The ITC said in a release Wednesday that it will launch its investigative efforts when the case is assigned to one of the ITC’s administrative law judges.

“The USITC will make a final determination in the investigation at the earliest practicable time,” the commission said in a statement. “Within 45 days after institution of the investigation, the USITC will set a target date for completing the investigation.”

Late last month, LG Chem filed a complaint with the ITC and requested the commission order imports of batteries made by SK Innovation to be stopped.
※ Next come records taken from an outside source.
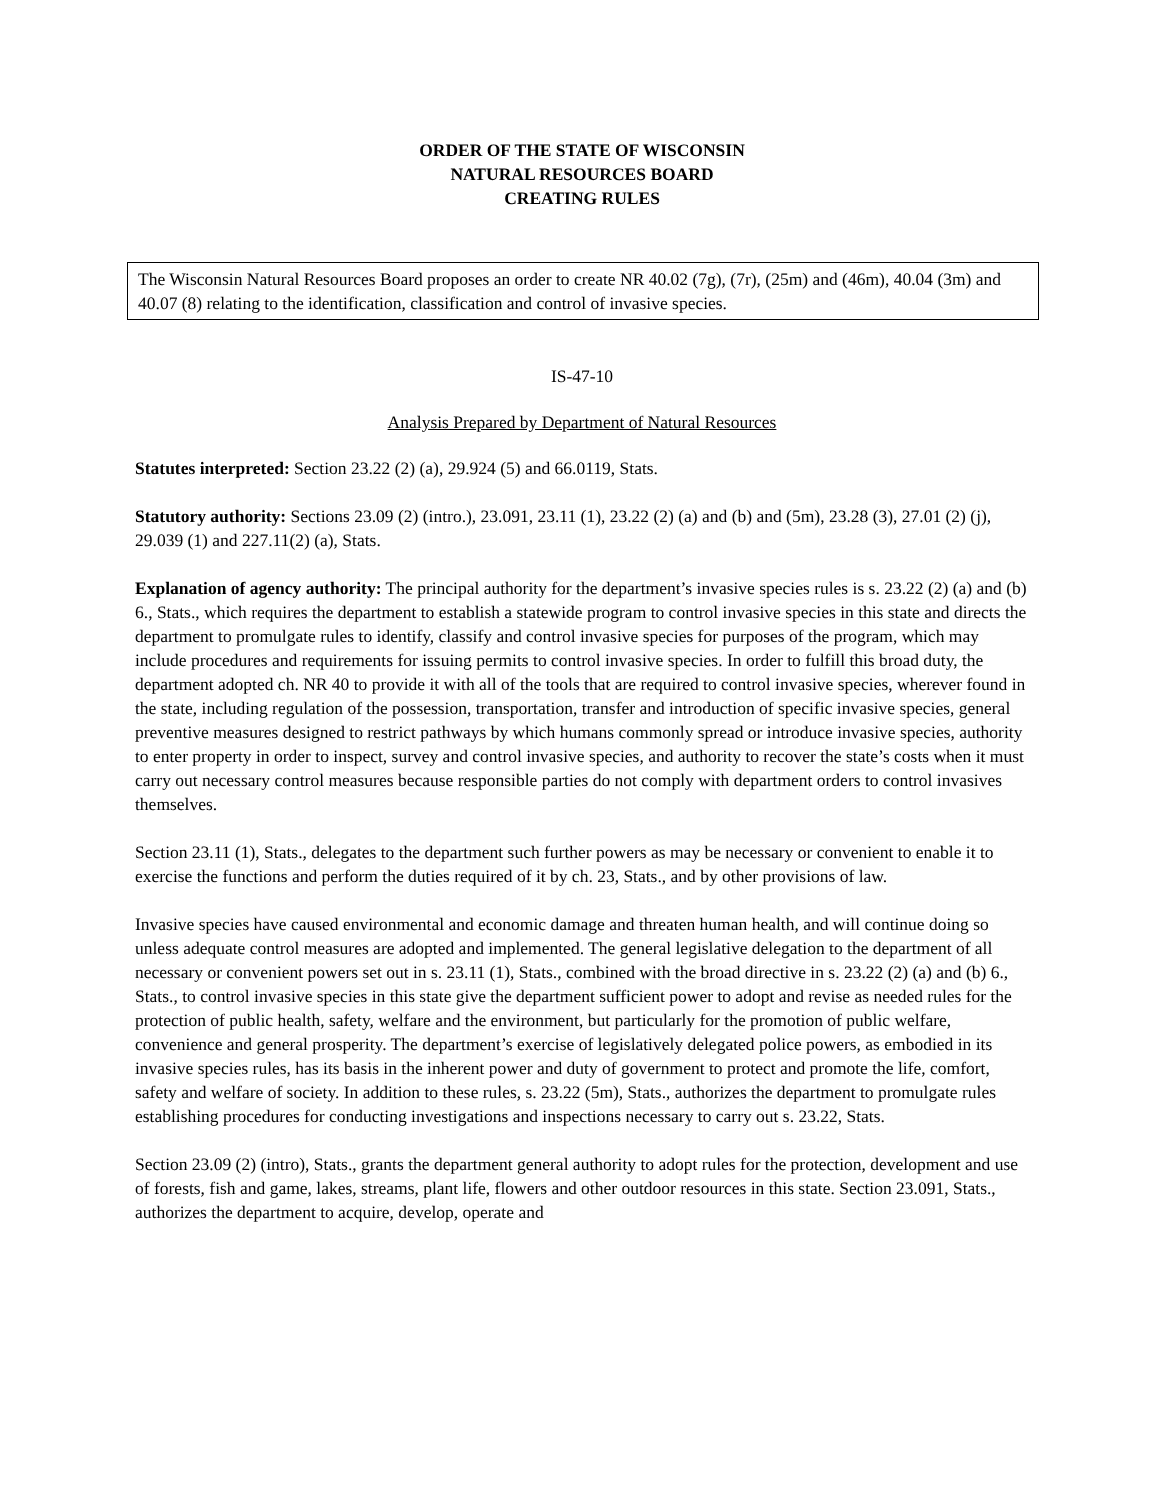ORDER OF THE STATE OF WISCONSIN
NATURAL RESOURCES BOARD
CREATING RULES
The Wisconsin Natural Resources Board proposes an order to create NR 40.02 (7g), (7r), (25m) and (46m), 40.04 (3m) and 40.07 (8) relating to the identification, classification and control of invasive species.
IS-47-10
Analysis Prepared by Department of Natural Resources
Statutes interpreted: Section 23.22 (2) (a), 29.924 (5) and 66.0119, Stats.
Statutory authority: Sections 23.09 (2) (intro.), 23.091, 23.11 (1), 23.22 (2) (a) and (b) and (5m), 23.28 (3), 27.01 (2) (j), 29.039 (1) and 227.11(2) (a), Stats.
Explanation of agency authority: The principal authority for the department’s invasive species rules is s. 23.22 (2) (a) and (b) 6., Stats., which requires the department to establish a statewide program to control invasive species in this state and directs the department to promulgate rules to identify, classify and control invasive species for purposes of the program, which may include procedures and requirements for issuing permits to control invasive species. In order to fulfill this broad duty, the department adopted ch. NR 40 to provide it with all of the tools that are required to control invasive species, wherever found in the state, including regulation of the possession, transportation, transfer and introduction of specific invasive species, general preventive measures designed to restrict pathways by which humans commonly spread or introduce invasive species, authority to enter property in order to inspect, survey and control invasive species, and authority to recover the state’s costs when it must carry out necessary control measures because responsible parties do not comply with department orders to control invasives themselves.
Section 23.11 (1), Stats., delegates to the department such further powers as may be necessary or convenient to enable it to exercise the functions and perform the duties required of it by ch. 23, Stats., and by other provisions of law.
Invasive species have caused environmental and economic damage and threaten human health, and will continue doing so unless adequate control measures are adopted and implemented. The general legislative delegation to the department of all necessary or convenient powers set out in s. 23.11 (1), Stats., combined with the broad directive in s. 23.22 (2) (a) and (b) 6., Stats., to control invasive species in this state give the department sufficient power to adopt and revise as needed rules for the protection of public health, safety, welfare and the environment, but particularly for the promotion of public welfare, convenience and general prosperity. The department’s exercise of legislatively delegated police powers, as embodied in its invasive species rules, has its basis in the inherent power and duty of government to protect and promote the life, comfort, safety and welfare of society. In addition to these rules, s. 23.22 (5m), Stats., authorizes the department to promulgate rules establishing procedures for conducting investigations and inspections necessary to carry out s. 23.22, Stats.
Section 23.09 (2) (intro), Stats., grants the department general authority to adopt rules for the protection, development and use of forests, fish and game, lakes, streams, plant life, flowers and other outdoor resources in this state. Section 23.091, Stats., authorizes the department to acquire, develop, operate and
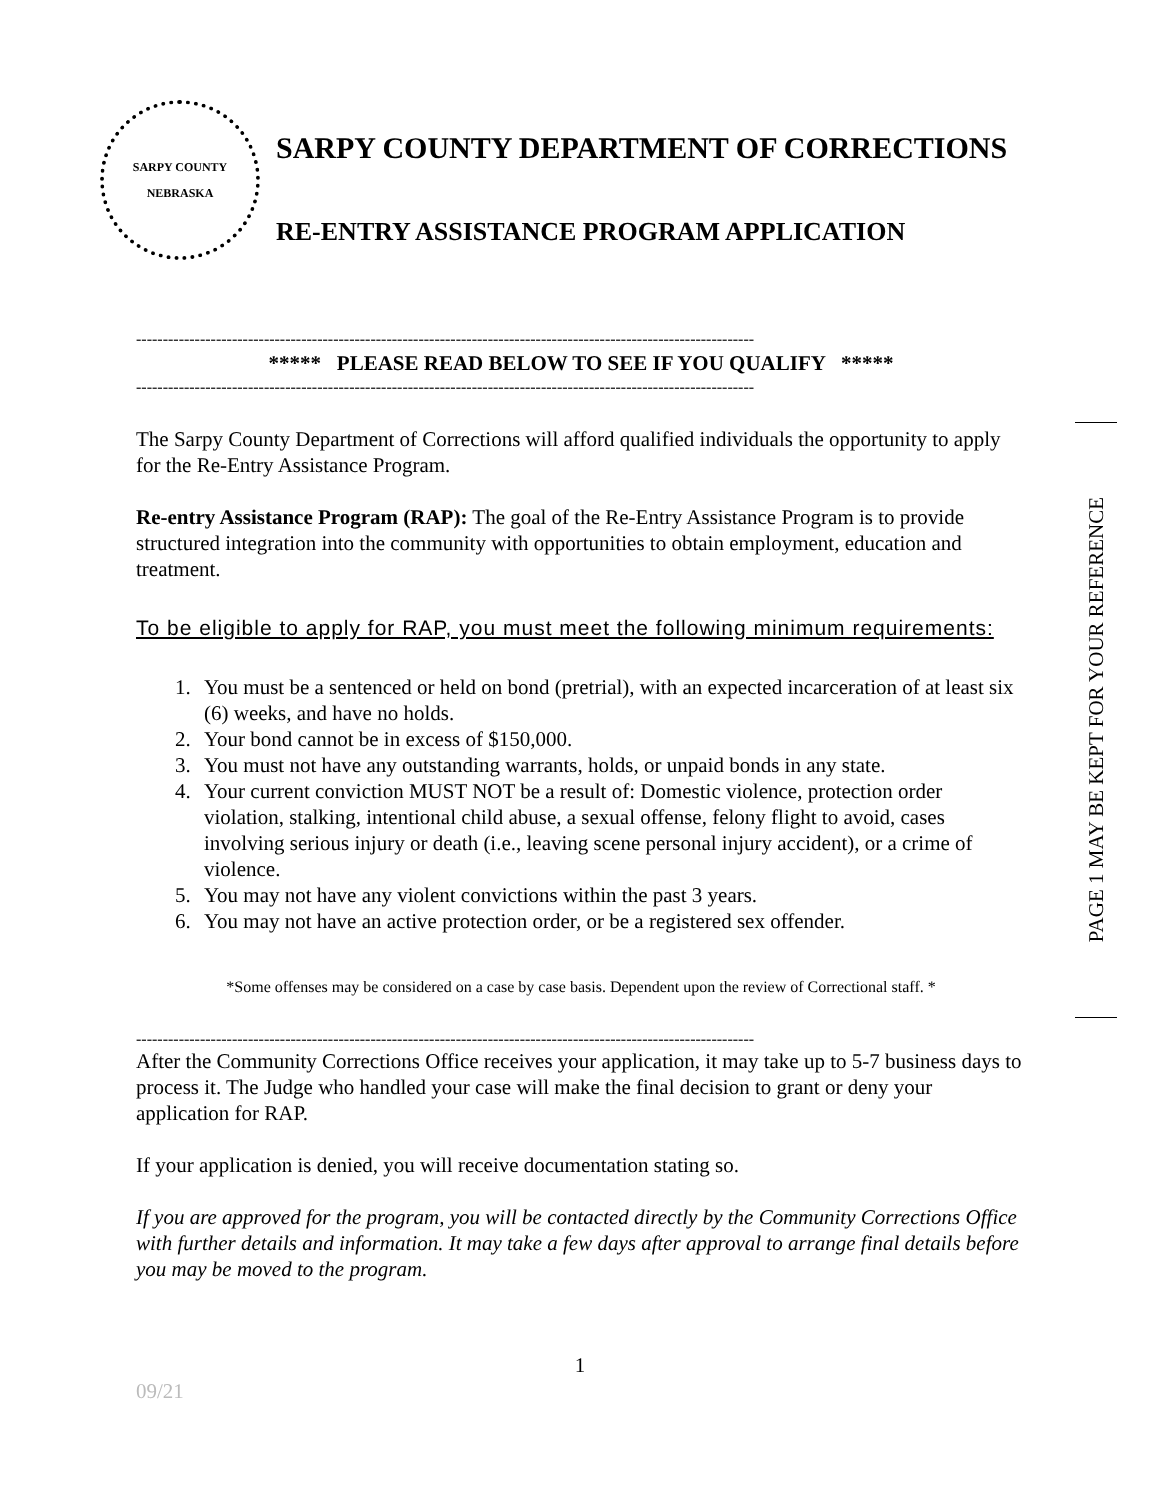SARPY COUNTY
NEBRASKA
SARPY COUNTY DEPARTMENT OF CORRECTIONS
RE-ENTRY ASSISTANCE PROGRAM APPLICATION
--------------------------------------------------------------------------------------------------------------------
***** PLEASE READ BELOW TO SEE IF YOU QUALIFY *****
--------------------------------------------------------------------------------------------------------------------
The Sarpy County Department of Corrections will afford qualified individuals the opportunity to apply for the Re-Entry Assistance Program.
Re-entry Assistance Program (RAP): The goal of the Re-Entry Assistance Program is to provide structured integration into the community with opportunities to obtain employment, education and treatment.
To be eligible to apply for RAP, you must meet the following minimum requirements:
1. You must be a sentenced or held on bond (pretrial), with an expected incarceration of at least six (6) weeks, and have no holds.
2. Your bond cannot be in excess of $150,000.
3. You must not have any outstanding warrants, holds, or unpaid bonds in any state.
4. Your current conviction MUST NOT be a result of: Domestic violence, protection order violation, stalking, intentional child abuse, a sexual offense, felony flight to avoid, cases involving serious injury or death (i.e., leaving scene personal injury accident), or a crime of violence.
5. You may not have any violent convictions within the past 3 years.
6. You may not have an active protection order, or be a registered sex offender.
*Some offenses may be considered on a case by case basis. Dependent upon the review of Correctional staff. *
--------------------------------------------------------------------------------------------------------------------
After the Community Corrections Office receives your application, it may take up to 5-7 business days to process it. The Judge who handled your case will make the final decision to grant or deny your application for RAP.
If your application is denied, you will receive documentation stating so.
If you are approved for the program, you will be contacted directly by the Community Corrections Office with further details and information. It may take a few days after approval to arrange final details before you may be moved to the program.
PAGE 1 MAY BE KEPT FOR YOUR REFERENCE
1
09/21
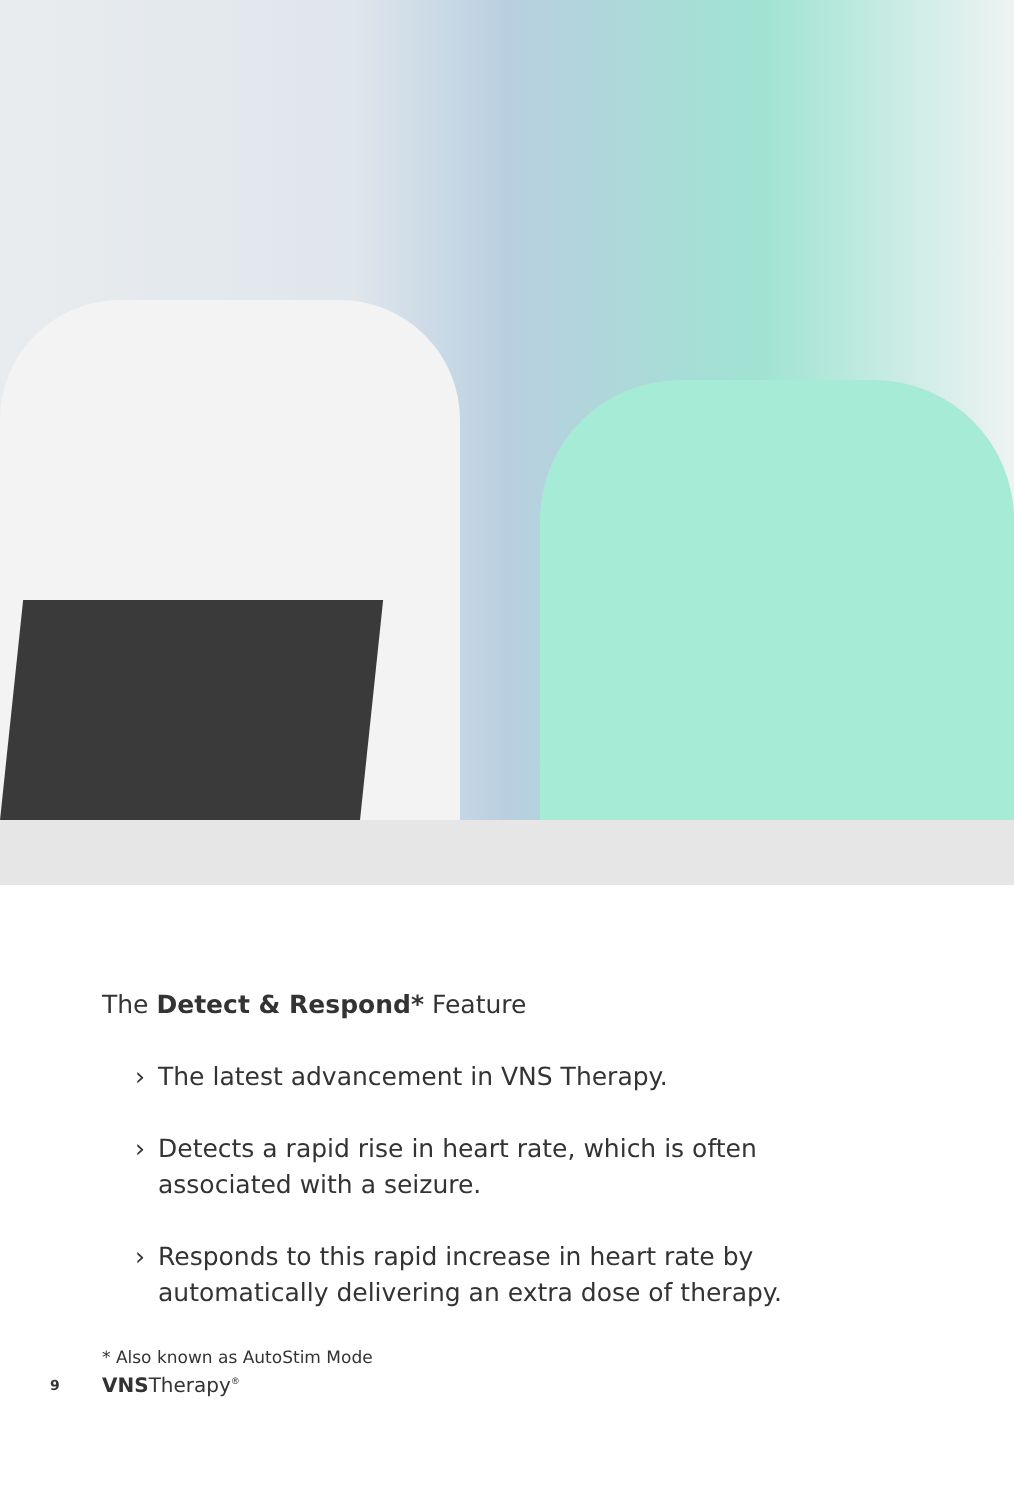The Detect & Respond* Feature
› The latest advancement in VNS Therapy.
› Detects a rapid rise in heart rate, which is often associated with a seizure.
› Responds to this rapid increase in heart rate by automatically delivering an extra dose of therapy.
* Also known as AutoStim Mode
9 VNSTherapy<sup>®</sup>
LG Chem alleges SK Innovation violated a tariff act in importing and selling certain lithium-ion batteries, battery cells, battery modules, battery packs, components and processes by misappropriating trade secrets, the ITC said.

LG Chem and its branch in Holland, Michigan, filed the complaint against SK Innovation and its U.S. branch in Atlanta, Georgia.

Korea’s largest battery maker by shipments also sued its rival in the U.S. District Court of Delaware. SK Innovation’s U.S. battery arm is located in Delaware.

LG Chem welcomed the announcement, saying it hopes the commission will shed light on its rival’s unfair infiltration of its trade secrets.

The battle started when LG Chem accused SK Innovation of hiring 76 of its employees and unlawfully acquiring trade secrets, citing a captured image of an application form used in the hiring process.

The form asked each applicant for information on their previously undertaken projects, duration of the work and number of coworkers and project leaders, including their names.

SK Innovation responded that it was “doing business based on fair competition,” adding the problematic form was drawn up in consultation with outside human resources agencies.

LG Chem rebutted that the form was not “general” for any industry and was intentionally used to extract inside information.

SK Innovation later responded it didn’t need its rival’s technology or trade secrets as it has a different way of producing batteries.